Sunday, July 17, 2011

Bruton Smith "Apologizes" for Kentucky Fiasco, Says SMI Was Not Responsible

If you've been around Nascar long enough, you know who Bruton Smith is. For those who don't know, Smith is an 84-year old billionare who owns Speedway Motorsports, Inc (the company that owns the tracks in Atlanta, Bristol, Texas, Las Vegas, New Hampshire, Kentucky, Charlotte and Sonoma). He also has one of the largest ego's in the sport. Think Mr. Burns from "The Simpsons."

A few season's ago, he started a fight to get the season's final race moved from the Homestead-Miami Speedway in Miami, Florida (or "North Cuba" as he put it) to his Las Vegas Motor Speedway. I don't know of any promoter anywhere that would use a slur like that in an interview. But that's typical Bruton Smith and his big mouth.

He and his company have also been in the news recently for a little traffic incident at the Kentucky race two weeks ago that saw traffic backed up as far as twenty miles and saw many fans turned away due to lack of parking spaces. Smith recently issued an "apology" (if you can call it that) and directed any blame away from SMI and aimed it at the speedway itself, the state of Kentucky, even the people parking the cars. Playing the blame game is also a typical Bruton Smith tactic.

First he blamed the fans. "The people that came early had no problem," he said. "But those that waited a little bit, those were the ones that had a problem." Saying that fans waiting too late to head to the track caused the problem is ludicrous. On Nascar Raceday, the weekly pre-race show on the Speed channel (which airs two and a half hours before the actual race starts), cameras showed traffic backed up for miles. Traffic doesn't just suddenly back up for twenty miles. Those fans didn't all decide to head out the door three hours before the race. God only knows how long those fans were sitting in traffic.
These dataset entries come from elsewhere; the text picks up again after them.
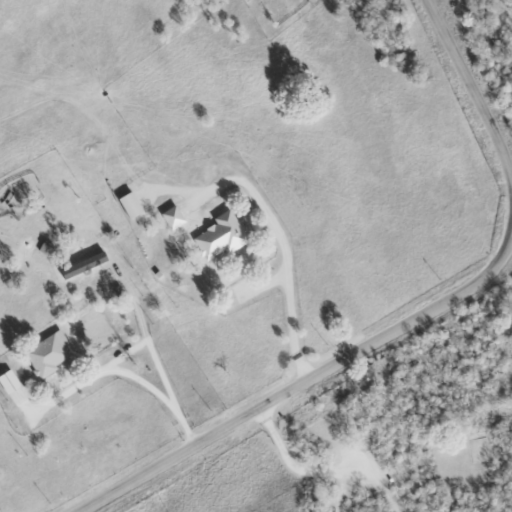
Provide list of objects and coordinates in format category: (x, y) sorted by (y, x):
building: (128, 205)
building: (171, 217)
building: (219, 236)
road: (287, 289)
road: (414, 319)
building: (46, 354)
road: (129, 373)
building: (7, 381)
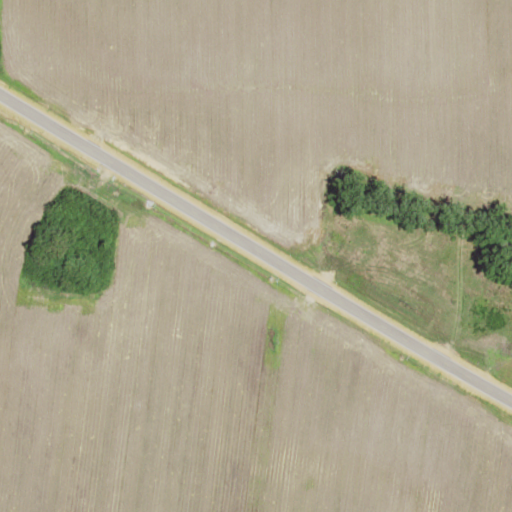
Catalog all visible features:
road: (256, 253)
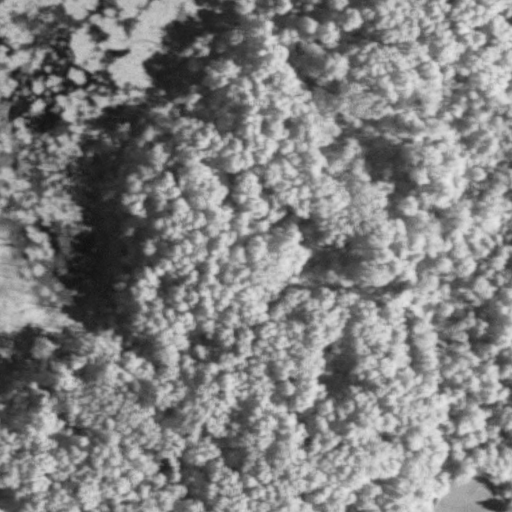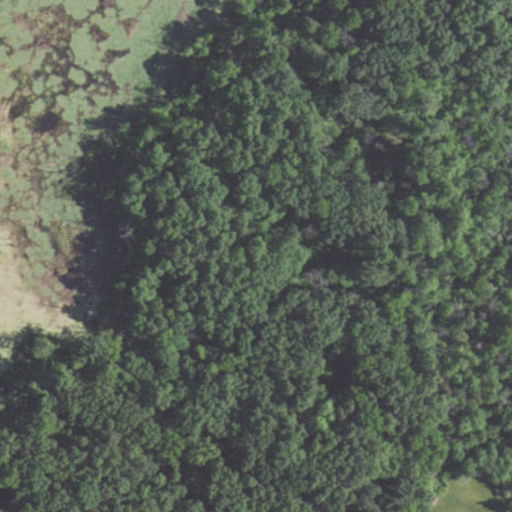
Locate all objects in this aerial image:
road: (342, 421)
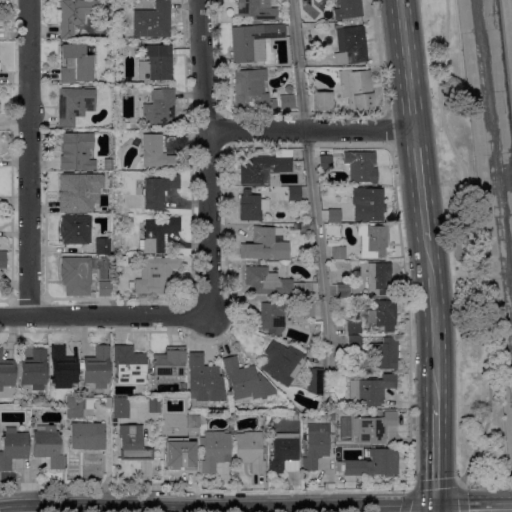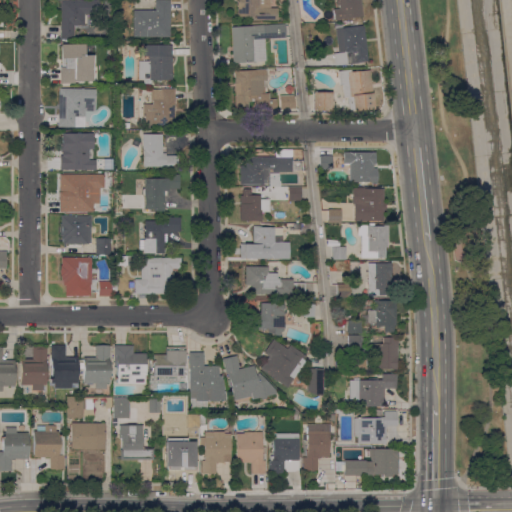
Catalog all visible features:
building: (254, 9)
building: (256, 9)
building: (346, 9)
building: (347, 9)
road: (510, 13)
building: (69, 16)
building: (70, 17)
building: (150, 21)
building: (152, 21)
building: (251, 41)
building: (253, 41)
building: (350, 43)
building: (349, 45)
road: (378, 56)
building: (337, 59)
building: (154, 62)
building: (73, 63)
building: (156, 63)
building: (74, 64)
road: (406, 65)
building: (356, 88)
building: (249, 89)
building: (288, 89)
building: (356, 89)
building: (251, 90)
building: (320, 100)
building: (284, 101)
building: (321, 101)
building: (286, 102)
building: (73, 106)
building: (74, 106)
building: (158, 107)
building: (160, 108)
road: (344, 113)
road: (441, 121)
building: (124, 125)
building: (110, 127)
road: (309, 130)
road: (387, 130)
building: (75, 147)
road: (348, 147)
building: (74, 151)
building: (154, 152)
building: (156, 153)
road: (206, 157)
road: (29, 158)
building: (101, 165)
building: (350, 166)
building: (352, 167)
building: (265, 168)
building: (261, 169)
road: (310, 178)
road: (420, 182)
building: (76, 188)
building: (77, 191)
building: (155, 191)
building: (292, 193)
building: (153, 194)
building: (294, 194)
building: (366, 204)
building: (367, 204)
building: (252, 206)
building: (102, 207)
building: (251, 207)
building: (332, 215)
building: (334, 215)
building: (73, 229)
building: (75, 229)
building: (156, 233)
building: (158, 234)
building: (376, 240)
building: (371, 241)
building: (262, 245)
building: (263, 245)
building: (100, 246)
building: (101, 246)
building: (336, 252)
building: (338, 253)
park: (463, 256)
building: (2, 259)
building: (3, 259)
building: (353, 269)
building: (154, 275)
building: (74, 276)
building: (75, 276)
building: (157, 276)
building: (377, 278)
building: (381, 280)
building: (265, 281)
building: (270, 282)
building: (113, 287)
building: (103, 288)
building: (341, 289)
building: (100, 290)
building: (342, 291)
building: (367, 303)
building: (306, 310)
building: (381, 314)
road: (106, 316)
building: (269, 317)
building: (375, 317)
road: (407, 317)
building: (270, 318)
road: (433, 319)
building: (352, 334)
building: (353, 342)
building: (384, 352)
building: (386, 353)
road: (487, 361)
building: (168, 362)
building: (169, 362)
building: (280, 362)
building: (282, 363)
building: (127, 365)
building: (128, 365)
building: (95, 367)
building: (96, 367)
building: (61, 368)
building: (62, 368)
building: (32, 369)
building: (34, 369)
building: (5, 372)
building: (6, 372)
building: (202, 379)
building: (203, 380)
building: (244, 380)
building: (313, 380)
building: (245, 381)
building: (314, 381)
building: (369, 389)
building: (370, 390)
building: (77, 406)
building: (153, 406)
building: (119, 407)
building: (121, 408)
building: (332, 417)
building: (201, 419)
building: (372, 428)
building: (373, 428)
building: (85, 435)
building: (87, 436)
building: (131, 443)
building: (133, 443)
building: (314, 444)
building: (11, 446)
building: (46, 446)
building: (47, 446)
building: (13, 447)
building: (316, 447)
building: (248, 449)
building: (213, 450)
building: (214, 450)
building: (250, 451)
building: (284, 452)
building: (283, 453)
building: (180, 454)
building: (338, 454)
road: (436, 454)
building: (181, 455)
building: (371, 463)
building: (372, 463)
road: (435, 486)
road: (484, 487)
road: (204, 491)
road: (468, 501)
road: (506, 501)
traffic signals: (436, 503)
road: (102, 504)
road: (321, 504)
road: (435, 507)
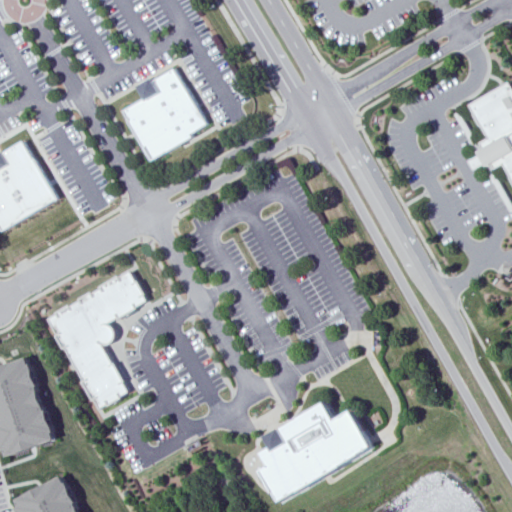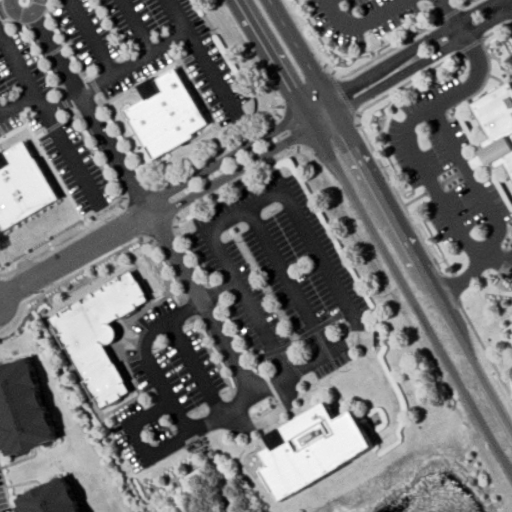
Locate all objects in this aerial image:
road: (41, 0)
road: (327, 4)
road: (5, 6)
road: (460, 6)
road: (448, 13)
road: (450, 15)
parking lot: (363, 17)
road: (363, 23)
road: (138, 26)
road: (93, 37)
road: (420, 56)
road: (476, 60)
road: (269, 61)
road: (132, 63)
road: (17, 64)
parking lot: (99, 71)
road: (347, 71)
road: (212, 73)
road: (405, 82)
road: (300, 86)
road: (339, 93)
road: (0, 113)
road: (91, 113)
building: (169, 113)
building: (167, 114)
building: (495, 129)
road: (286, 130)
road: (56, 131)
road: (326, 135)
road: (226, 145)
road: (49, 161)
road: (464, 167)
parking lot: (450, 175)
road: (367, 179)
road: (425, 179)
building: (23, 185)
building: (23, 186)
road: (187, 190)
road: (139, 193)
road: (214, 194)
road: (398, 195)
road: (415, 198)
road: (159, 230)
road: (66, 238)
road: (99, 261)
road: (474, 267)
road: (287, 282)
road: (25, 287)
road: (451, 288)
road: (410, 295)
road: (201, 305)
parking lot: (242, 322)
road: (359, 334)
building: (99, 335)
building: (99, 335)
road: (485, 346)
road: (194, 367)
road: (491, 392)
road: (169, 401)
road: (239, 405)
building: (22, 409)
building: (23, 409)
building: (318, 448)
building: (316, 449)
road: (5, 490)
building: (52, 498)
building: (53, 498)
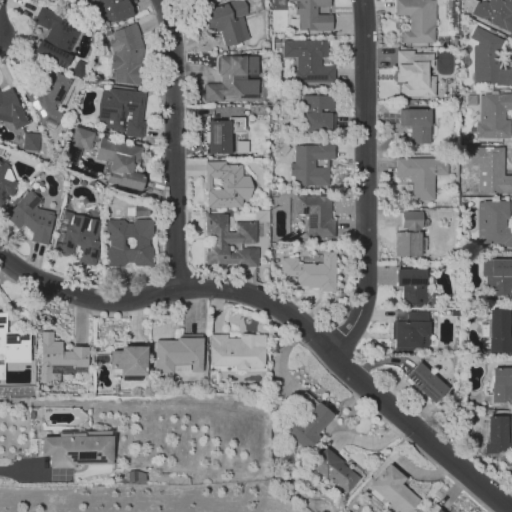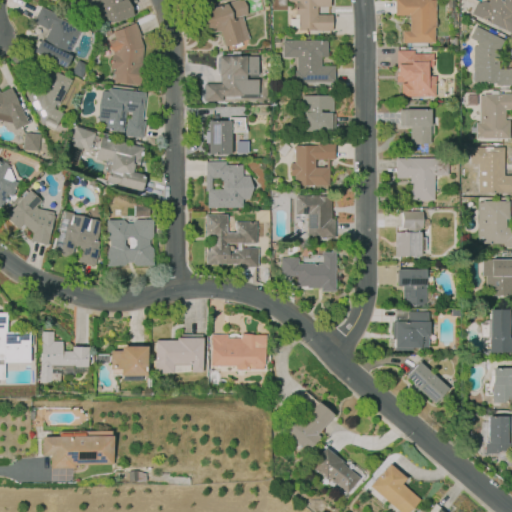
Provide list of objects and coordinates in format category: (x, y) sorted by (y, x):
building: (192, 1)
building: (114, 9)
building: (115, 9)
building: (494, 12)
building: (495, 12)
building: (311, 15)
building: (308, 16)
building: (415, 20)
building: (416, 20)
building: (225, 21)
building: (225, 21)
building: (55, 29)
building: (53, 36)
building: (49, 53)
building: (124, 54)
building: (126, 55)
building: (307, 59)
building: (308, 60)
building: (487, 60)
building: (487, 60)
building: (78, 68)
building: (413, 73)
building: (414, 73)
building: (231, 77)
building: (227, 79)
building: (45, 92)
building: (46, 95)
building: (10, 108)
building: (10, 109)
building: (120, 110)
building: (121, 111)
building: (316, 112)
building: (316, 112)
building: (492, 116)
building: (492, 116)
building: (414, 123)
building: (417, 124)
building: (220, 133)
building: (222, 133)
building: (30, 140)
building: (29, 141)
road: (173, 143)
building: (77, 144)
building: (239, 146)
building: (118, 162)
building: (120, 162)
building: (309, 164)
building: (310, 164)
building: (488, 170)
building: (488, 171)
building: (419, 174)
building: (420, 174)
building: (5, 180)
road: (364, 181)
building: (5, 183)
building: (224, 184)
building: (224, 185)
building: (315, 213)
building: (316, 215)
building: (31, 216)
building: (30, 217)
building: (410, 219)
building: (493, 222)
building: (492, 223)
building: (408, 234)
building: (76, 235)
building: (77, 237)
building: (229, 241)
building: (230, 241)
building: (127, 242)
building: (128, 242)
building: (407, 243)
building: (312, 271)
building: (309, 272)
building: (496, 275)
building: (497, 275)
building: (410, 285)
building: (412, 286)
road: (285, 312)
building: (409, 329)
building: (499, 329)
building: (499, 330)
building: (411, 331)
building: (12, 346)
building: (12, 346)
building: (236, 350)
building: (238, 351)
building: (178, 353)
building: (178, 354)
building: (57, 355)
building: (58, 355)
building: (127, 360)
building: (129, 360)
building: (59, 371)
building: (424, 381)
building: (426, 381)
building: (501, 383)
building: (501, 384)
building: (303, 419)
building: (303, 421)
building: (497, 433)
building: (498, 433)
building: (76, 447)
building: (77, 447)
road: (21, 469)
building: (334, 470)
building: (335, 470)
building: (393, 488)
building: (392, 489)
building: (436, 510)
building: (437, 510)
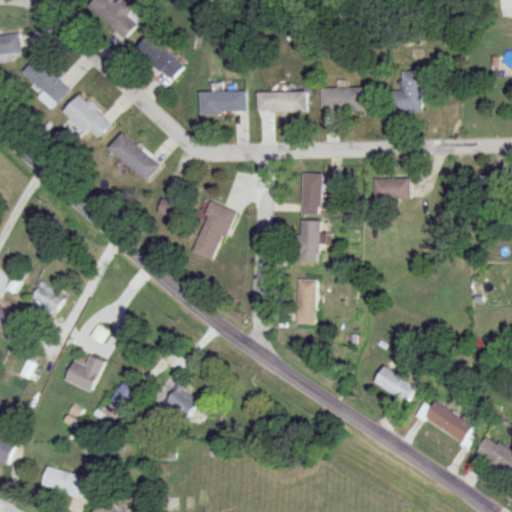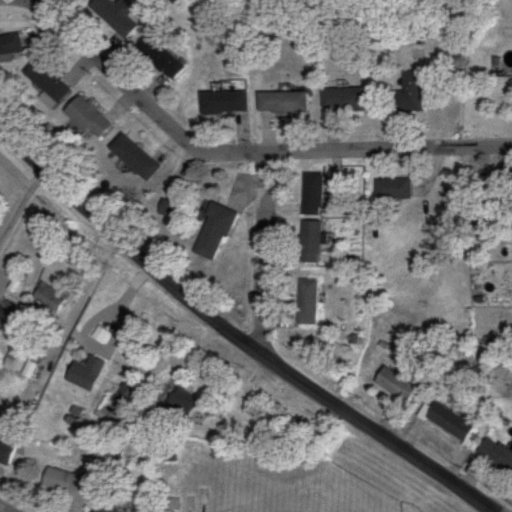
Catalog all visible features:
building: (118, 16)
building: (11, 47)
building: (161, 58)
building: (48, 83)
building: (410, 91)
building: (341, 101)
building: (224, 103)
building: (282, 103)
building: (88, 118)
road: (227, 153)
building: (135, 157)
building: (392, 190)
building: (311, 195)
building: (170, 208)
building: (213, 233)
building: (308, 243)
road: (265, 253)
building: (49, 297)
building: (307, 302)
building: (6, 321)
building: (99, 335)
road: (232, 335)
building: (29, 371)
building: (85, 374)
building: (395, 385)
building: (124, 398)
building: (180, 407)
building: (448, 423)
building: (6, 451)
building: (496, 456)
building: (67, 483)
park: (290, 496)
road: (5, 508)
building: (108, 508)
Smith then went on to say that the "gameplan" discussed with Nascar, the highway patrol and those parking the cars was not executed correctly. The track has 33,000 parking spaces were cleared three hours and twenty minutes after the race. Smith went on to blame the company SMI hired to park the cars for hiring inexperienced personnel. That may or may not be true, but the fact remains: Smith's company is the one that hired the company with the inexperienced people.

But perhaps the biggest problem with this "apology," and the one that may end up costing the speedway the most in the long run is the fact that Smith has no plans to reimburse fans that never made it in to the race. Instead, he is offering a ticket exchange where those fans can trade in their ticket from Kentucky for a ticket to a race at any SMI track later in the season or for Kentucky in 2012 (like that will happen). "We've offered the exchange, but a cash refund, we will not" Smith said. "We don't want to. ... Don't confuse traffic with what occured in Dallas" (refering to the condemned Super Bowl seats).

This truly shows this man's arrogance and where his priorities are. He is more concerned about making money than the happiness of the fans. Not even giving fans the option for a refund instead of the exchange is a slap in the face to those die hards who sat in traffic for six hours, made it to the speedway and were turned away due to lack of parking. Smith's refusal to accept responsibility for his speedway's fowl-up and his resusal to refund fans hard earned money may end up costing Kentucky the cup date they fought for for years.

This sport doesn't happen without fan support. Race tickets aren't cheap and yet fans still turned out in droves to support the first cup event at the Kentucky Speedway. Those fans that still have to pay for a race they never saw deserve every cent of their money back. Bruton Smith has always been blind to how important the fans are and this phoney apology just proves that fact even further. These fans may just boycot the Kentucky race next season. Maybe when attendance isn't up to par and the track loses it's date, Smith will realize that it's the fans that drive Nascar, not the almighty dollar.